Lament For Sheku Bayoh
- Gareth K Vile
- 27 August 2021
This International Festival piece about Scottish racism and a 2015 death in police custody is eloquent and shocking while getting a little lost in details and grief
In Lament For Sheku Bayoh, Hannah Lavery's script addresses both the specific events surrounding the 2015 death in Scottish police custody of this Kirkcaldy father of two and the wider problems around racism in this country. Concluding with a montage of video footage from the campaign to investigate Bayoh's death and various Black Lives Matter protests, it uncovers the problem of institutional racism and the uncomfortable denial of bigotry in Scotland. Indeed, the inclusion of poems by Rabbie Burns and projected images of Scotland's beautiful countryside insists on the tension between this society's perception of itself as anti-racist despite considerable evidence to the contrary.
Problems with the production do not come from a lack of ambition: a brief scene that depicts a challenge made to Scottish complacency is a rare moment of theatricality in a show that relies heavily on the situation's emotive nature and takes its considerable power from the subject matter. Three performers address the audience, explain the scenario, grieve, and challenge the racist status quo, with a fourth providing guitar and song. But the dramaturgy struggles to find a way to make the lament more than a ritualistic repetition of key details and anguish.
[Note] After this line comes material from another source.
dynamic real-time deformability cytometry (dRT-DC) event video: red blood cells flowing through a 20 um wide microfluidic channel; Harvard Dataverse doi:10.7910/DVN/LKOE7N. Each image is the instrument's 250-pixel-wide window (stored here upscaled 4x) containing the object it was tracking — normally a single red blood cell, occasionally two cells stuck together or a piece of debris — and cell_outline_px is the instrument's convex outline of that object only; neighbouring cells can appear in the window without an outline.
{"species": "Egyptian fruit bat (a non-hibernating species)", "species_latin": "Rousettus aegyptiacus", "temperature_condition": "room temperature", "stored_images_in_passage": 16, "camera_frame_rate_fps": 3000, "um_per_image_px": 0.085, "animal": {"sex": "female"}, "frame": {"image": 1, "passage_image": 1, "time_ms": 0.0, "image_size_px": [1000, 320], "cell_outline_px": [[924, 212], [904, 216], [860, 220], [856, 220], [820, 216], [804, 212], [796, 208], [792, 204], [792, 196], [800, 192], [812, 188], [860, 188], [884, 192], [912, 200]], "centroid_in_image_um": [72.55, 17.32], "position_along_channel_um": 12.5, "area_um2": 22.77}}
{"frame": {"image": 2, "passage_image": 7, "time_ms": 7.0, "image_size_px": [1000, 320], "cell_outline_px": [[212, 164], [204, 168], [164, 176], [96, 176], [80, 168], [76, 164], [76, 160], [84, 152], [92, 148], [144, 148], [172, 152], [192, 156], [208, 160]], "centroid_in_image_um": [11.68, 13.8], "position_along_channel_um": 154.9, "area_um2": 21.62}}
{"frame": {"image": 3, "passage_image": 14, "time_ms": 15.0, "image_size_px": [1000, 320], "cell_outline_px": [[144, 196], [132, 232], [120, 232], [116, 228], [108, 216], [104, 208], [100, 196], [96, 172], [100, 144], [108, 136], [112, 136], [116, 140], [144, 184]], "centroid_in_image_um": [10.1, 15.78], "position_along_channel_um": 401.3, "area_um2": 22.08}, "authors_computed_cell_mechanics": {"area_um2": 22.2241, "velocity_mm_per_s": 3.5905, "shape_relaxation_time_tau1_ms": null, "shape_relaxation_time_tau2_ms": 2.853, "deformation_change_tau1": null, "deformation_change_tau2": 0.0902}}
The material itself is, of course, crucial, and it's unsurprising that scenes of BLM protests are the most evocative and powerful. Lavery deals with the failure of Scottish society to escape its blinkered racism, offering possibilities for new ways of discussing the consequences. While this is vital, it does not necessarily make for theatrical impact. Her poetic language and the intensity of narrative both strain against the format's restrictions, with frustrations expressed by Bayoh's family reflected in circling around details, the examination and re-examination of facts, and the accounts of those police officers involved.
Lament For Sheku Bayoh strives to become something more than theatre: a public declaration of grief and hope, a condemnation of lazy answers to police brutality and a recognition that Black Lives Matter is a living concern in Britain as well as America. It is moving, it is shocking and it is, at times, eloquent and evocative.
Lament For Sheku Bayoh, The Lyceum, Friday 27 August, 7.30pm; Saturday 28 August, 2.30pm, 7.30pm, £22 (£15); available to view online at eif.co.uk/at-home, until Tuesday 31 August.